Transposon insertion in genes coding for the biosynthesis of structural components of the Anabaena sp. phycobilisome

Abstract

Anabaena sp. PCC 7120 mutants defective in phycobiliprotein biosynthesis or phycobilisome assembly were generated by transposon mutagenesis. Four mutants with grossly reduced content of the major phycobiliprotein, phycocyanin, were found to have insertions within the cpcBACDEFG1G2G3G4 operon coding for phycocyanin biosynthesis and assembly. The insertion in mutant B646 separated the promoter from the open reading frames and eliminated production of the phycocyanin α (CpcA) and β (CpcB) subunits. Insertion in cpcC in mutant B642 eliminated production of the L36Rlinker polypeptide required for assembly of phycocyanin into the distal discs of the phycobilisome rod substructures. Mutants B64328 and B64407 had insertions, respectively, in cpcE and cpcF, genes coding for the subunits of the heterodimeric lyase which catalyzes the attachment of phycocyanobilin to the phycocyanin apo-α subunit. Mutant SB12, often unable to survive under low light, was found to have an insertion in the apcE gene coding for the large core-membrane linker (L128CM) that provides the scaffold for assembly of the phycobilisome core.
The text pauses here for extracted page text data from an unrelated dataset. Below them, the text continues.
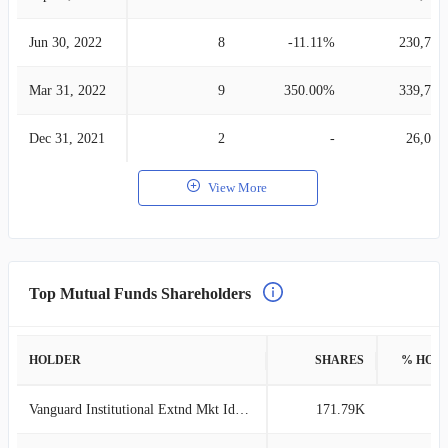
Jun 30, 2022
8
-11.11%
230,705
Mar 31, 2022
9
350.00%
339,775
Dec 31, 2021
2
-
26,026
View More
Top Mutual Funds Shareholders
HOLDER
SHARES
% HOL
Vanguard Institutional Extnd Mkt Idx Tr
171.79K
1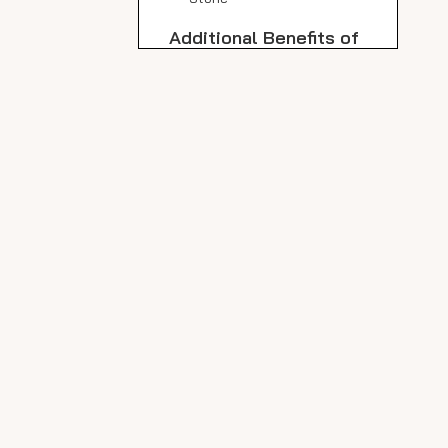
Additional Benefits of
Icarus Beige Porcelain
Outdoor Slabs
Weatherproof and
Frostproof
Low Maintenance
Slip Resistance
Maintenance Tips to
Preserve Color and
Quality
Regular Cleaning
Deep Cleaning
Avoid Harsh Chemicals
Sealing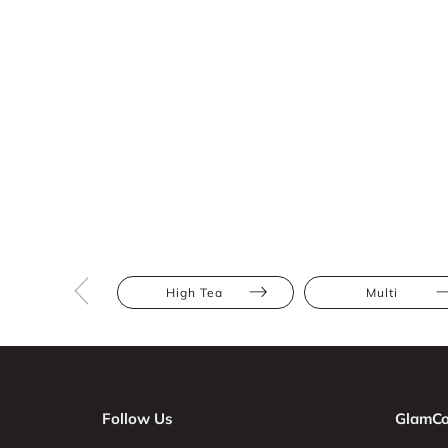
High Tea
Multi
Follow Us
GlamCo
DNA sequencing 3′ of apcE revealed genes apcABC, coding for the α and β subunits of allophycocyanin and for the small core linker L7.8C. Amino acid sequence comparisons showed that the ApcA and ApcB proteins are 37% identical and that each of these polypeptides is highly similar to corresponding polypeptides from the distantly related filamentous strains Calothrix sp. PCC7601 and Mastigocladus laminosus.